Robotics and Intelligent Machines
Sanyal, Josh (School: Homestead High School)
Breast cancer is the most common cancer in women globally, causing an estimated 626,700 deaths in 2018. As the late detection of breast cancer recurrence leads to a 1-1.5% curability rate, my project presents the first attempt to predict breast cancer recurrence, 1 year in advance, by leveraging unstructured clinical narratives in EHR over a patient’s temporal visit sequence. I first develop robust, encoded representations of the unstructured clinical narratives. This is done through text preprocessing in which notes are standardized, noise is eliminated, and semantic meaning is preserved. Next, I train unsupervised word2vec embeddings across a corpus of ~100 million notes from 3 institutions for increased generalization. Finally, robust document-level embeddings are computed as a weighted average of word vectors in the document. Using the document-level embeddings, I train a weakly supervised, many-to-many, stacked stateful LSTM RNN for longitudinal recurrence prediction. The model is validated, trained, and tested on ~154K notes from 940 distinct patients, achieving 0.841 ROC AUC on the hold-out test set.

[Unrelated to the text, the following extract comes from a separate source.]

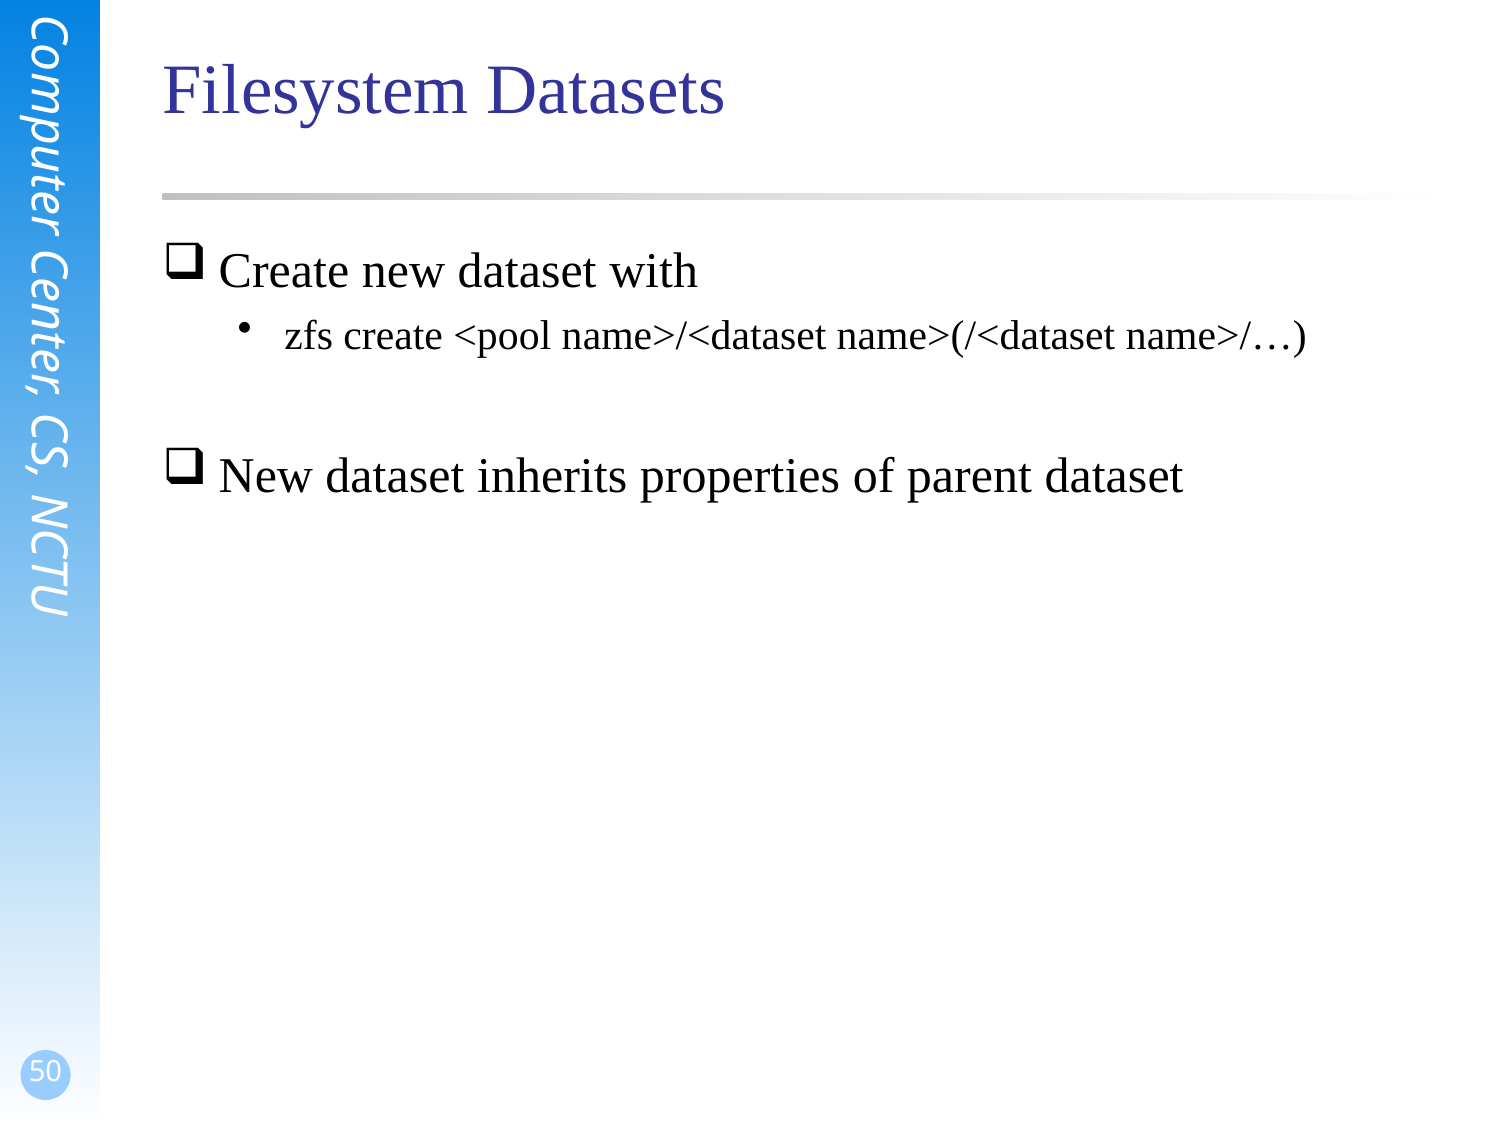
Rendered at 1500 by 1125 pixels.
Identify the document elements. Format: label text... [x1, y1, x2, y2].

list Create new dataset with zfs create <pool name>/<dataset name>(/<dataset name>/…) New dataset inherits properties of parent dataset [162, 237, 1438, 1000]
title Filesystem Datasets [162, 42, 1438, 231]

The model’s comprehensive, fully automated analysis of unstructured clinical narratives with limited ground truth labels can also be generalized to other types of cancers and diseases to offer key insights into future clinical events. Unlike previous “black-box” models, my model can be visualized, engendering trust in clinicians to leverage and utilize its personalized predictions as a pivotal part in determining adequate treatment. This allows clinicians to improve patient survival by treating recurrences earlier and even preventing them from occurring in the first place.